Butler is simply magnificent. Lauren Olamina is one of my favourite heroines.
I've just finished reading Thomas Tyron's Harvest Home. This was a book I stumbled across almost by accident, having an interest in acounts of pagan ritual in US literature and noting its influence on King's Children of the Corn.
I can find points of interest and positive aspects of most books. Nor am I a prude by any description. It's a very slow-burner: this I do not mind, I like my characters, plots and situations drawn in detail, albeit in this novel there's not much of a sense that anything is building. When the action did ramp up, however, this novel wound up being so disturbing, offensive and straight-up sick that I wanted brain bleach by the time I got to the end. I couldn't get it out of my head for days.
Ordinarily I'd read a description like the one I've written above and reach straight for the novel out of pure curiosity and intrigue. On this occasion I can fairly safely say that this book won't deliver that. Particularly if you're a pagan. Or a feminist. Women, basically, are the most evil creatures in existence on the planet . Was Tyron an incel?

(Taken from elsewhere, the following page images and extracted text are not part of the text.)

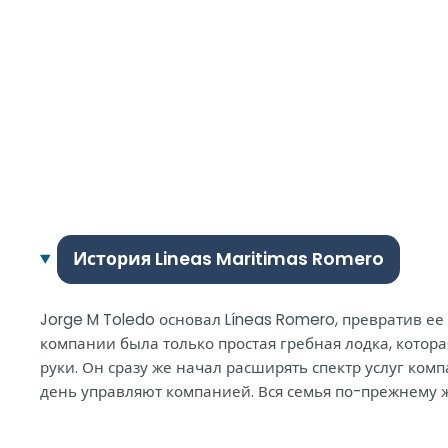
История Lineas Maritimas Romero
Jorge M Toledo основал Líneas Romero, превратив е
компании была только простая гребная лодка, котора
руки. Он сразу же начал расширять спектр услуг комп
день управляют компанией. Вся семья по-прежнему ж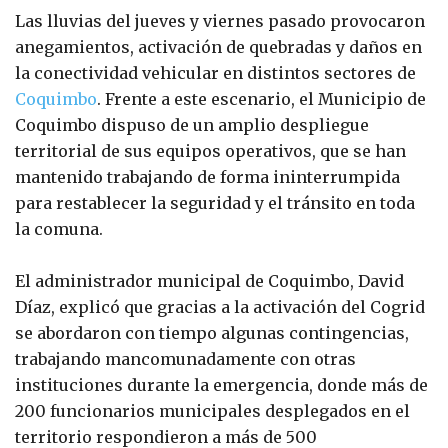
Las lluvias del jueves y viernes pasado provocaron
anegamientos, activación de quebradas y daños en
la conectividad vehicular en distintos sectores de
Coquimbo
. Frente a este escenario, el Municipio de
Coquimbo dispuso de un amplio despliegue
territorial de sus equipos operativos, que se han
mantenido trabajando de forma ininterrumpida
para restablecer la seguridad y el tránsito en toda
la comuna.
El administrador municipal de Coquimbo, David
Díaz, explicó que gracias a la activación del Cogrid
se abordaron con tiempo algunas contingencias,
trabajando mancomunadamente con otras
instituciones durante la emergencia, donde más de
200 funcionarios municipales desplegados en el
territorio respondieron a más de 500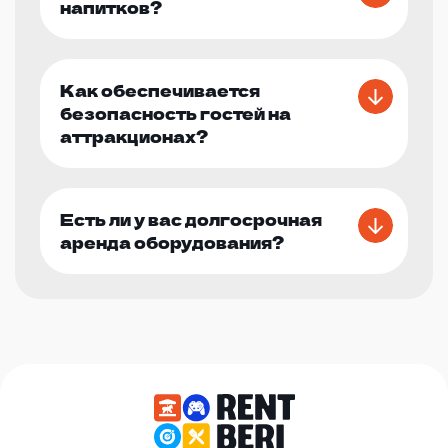
напитков?
Как обеспечивается
безопасность гостей на
аттракционах?
Есть ли у вас долгосрочная
аренда оборудования?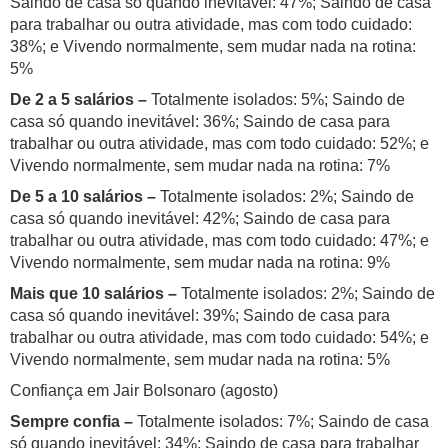
Saindo de casa só quando inevitável: 47%; Saindo de casa
para trabalhar ou outra atividade, mas com todo cuidado:
38%; e Vivendo normalmente, sem mudar nada na rotina:
5%
De 2 a 5 salários –
Totalmente isolados: 5%; Saindo de
casa só quando inevitável: 36%; Saindo de casa para
trabalhar ou outra atividade, mas com todo cuidado: 52%; e
Vivendo normalmente, sem mudar nada na rotina: 7%
De 5 a 10 salários –
Totalmente isolados: 2%; Saindo de
casa só quando inevitável: 42%; Saindo de casa para
trabalhar ou outra atividade, mas com todo cuidado: 47%; e
Vivendo normalmente, sem mudar nada na rotina: 9%
Mais que 10 salários –
Totalmente isolados: 2%; Saindo de
casa só quando inevitável: 39%; Saindo de casa para
trabalhar ou outra atividade, mas com todo cuidado: 54%; e
Vivendo normalmente, sem mudar nada na rotina: 5%
Confiança em Jair Bolsonaro (agosto)
Sempre confia –
Totalmente isolados: 7%; Saindo de casa
só quando inevitável: 34%; Saindo de casa para trabalhar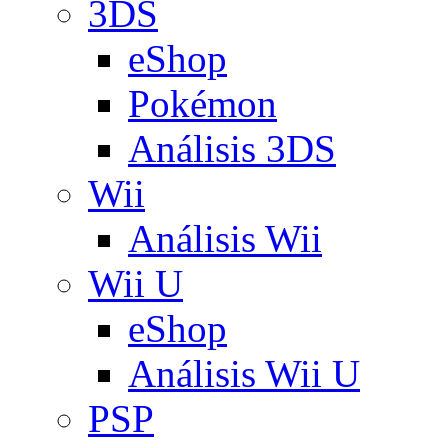
3DS
eShop
Pokémon
Análisis 3DS
Wii
Análisis Wii
Wii U
eShop
Análisis Wii U
PSP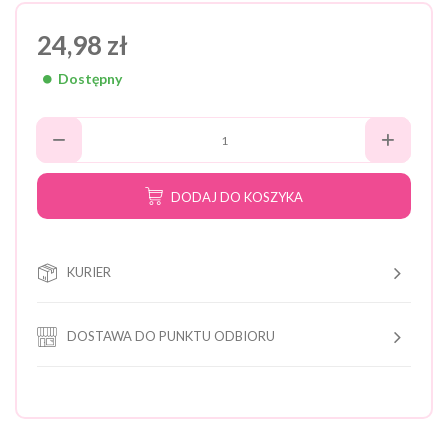
24,98 zł
Dostępny
DODAJ DO KOSZYKA
KURIER
DOSTAWA DO PUNKTU ODBIORU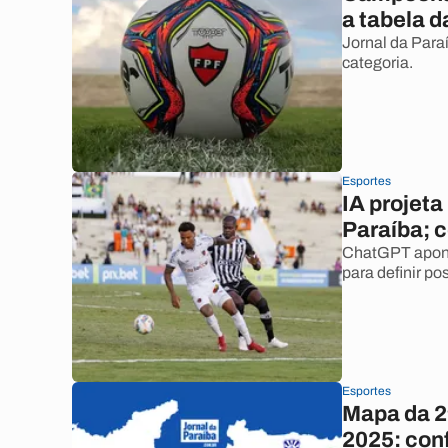
a tabela 
Jornal da Para
categoria.
Esportes
IA projeta
Paraíba; c
ChatGPT aponta 
para definir po
Esportes
Mapa da 2
2025: con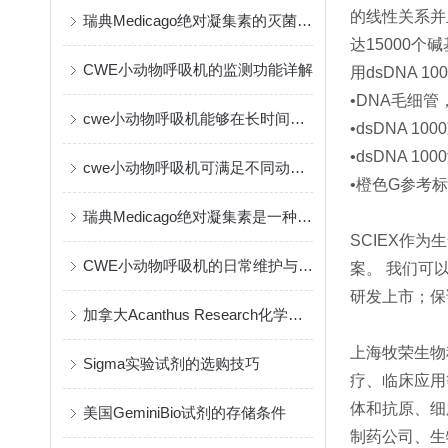
的线性关系
并
瑞典Medicago绝对凝集素的灭菌方式
达15000个
CWE小动物呼吸机的监测功能详解
用dsDNA 1
•DNA毛细管，
cwe小动物呼吸机能够在长时间实验中保持一致的输出
•dsDNA 1
•dsDNA 10
cwe小动物呼吸机可满足不同动物的生理需要
•橙色G参考标
瑞典Medicago绝对凝集素是一种创新的免疫疗法
SCIEX作
CWE小动物呼吸机的日常维护与保养指南
案。 我们可
研发上市；保
加拿大Acanthus Research化学试剂的作用与应用
上海牧荣生物
Sigma实验试剂的选购技巧
疗、临床应用
体和抗原、细
美国GeminiBio试剂的存储条件
制药公司、生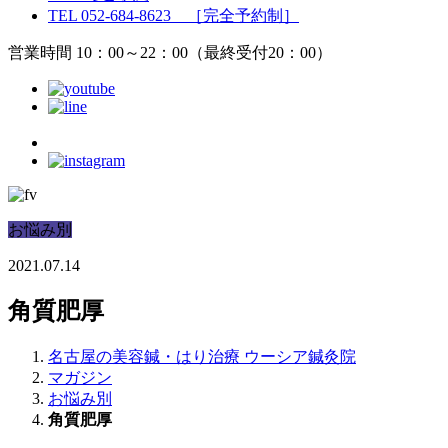
TEL 052-684-8623 ［完全予約制］
営業時間 10：00～22：00（最終受付20：00）
お悩み別
2021.07.14
角質肥厚
名古屋の美容鍼・はり治療 ウーシア鍼灸院
マガジン
お悩み別
角質肥厚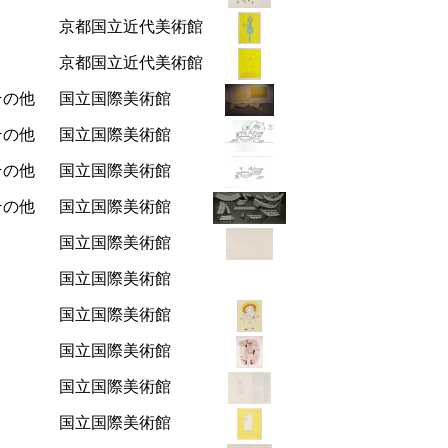
京都国立近代美術館
京都国立近代美術館
その他
国立国際美術館
その他
国立国際美術館
その他
国立国際美術館
その他
国立国際美術館
国立国際美術館
国立国際美術館
国立国際美術館
国立国際美術館
国立国際美術館
国立国際美術館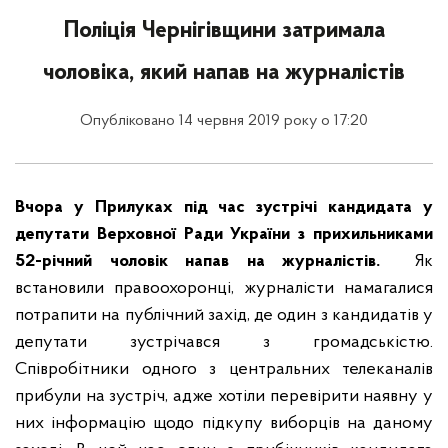
Поліція Чернігівщини затримала
чоловіка, який напав на журналістів
Опубліковано 14 червня 2019 року о 17:20
Вчора у Прилуках під час зустрічі кандидата у
депутати Верховної Ради України з прихильниками
52-річний чоловік напав на журналістів.
Як
встановили правоохоронці, журналісти намагалися
потрапити на публічний захід, де один з кандидатів у
депутати зустрічався з громадськістю.
Співробітники одного з центральних телеканалів
прибули на зустріч, адже хотіли перевірити наявну у
них інформацію щодо підкупу виборців на даному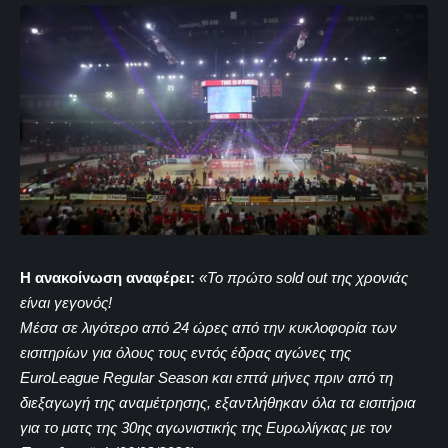
Η ανακοίνωση αναφέρει:
«Το πρώτο sold out της χρονιάς
είναι γεγονός!
Μέσα σε λιγότερο από 24 ώρες από την κυκλοφορία των
εισιτηρίων για όλους τους εντός έδρας αγώνες της
EuroLeague Regular Season και επτά μήνες πριν από τη
διεξαγωγή της αναμέτρησης, εξαντλήθηκαν όλα τα εισιτήρια
για το ματς της 30ης αγωνιστικής της Ευρωλίγκας με τον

Other books I've just finished reading for the first time include Shirley Jackson's wonderful Haunting of Hill House, a book supposed to be in the same vein as Tyrons (but better. Albeit anything would be better). I've re-read some of Poe's short stories, and have just put down a beautiful little epistolary book - 84 Charing Cross Road - the story of a transatlantic relationship between an American writer and a London bookseller. She writes to him and he helps her track down the titles she wants, and eventually a warm, deep and loving relationship develops between them even though they've never met. It's by Helene Hanff and I liked it so much that I ordered her follow-up, The Duchess of Bloomsbury. Looking forward to getting stuck into that one when it arrives.
I'm in a mood now for books about books (and films about books) so have rewatched Dead Poet's Society and am reading May Sinclair's The Divine Fire, a 1906 book about a cockney bookseller who ends up buying a library and also falls for a woman through their love of reading.
Any similar recommendations welcome!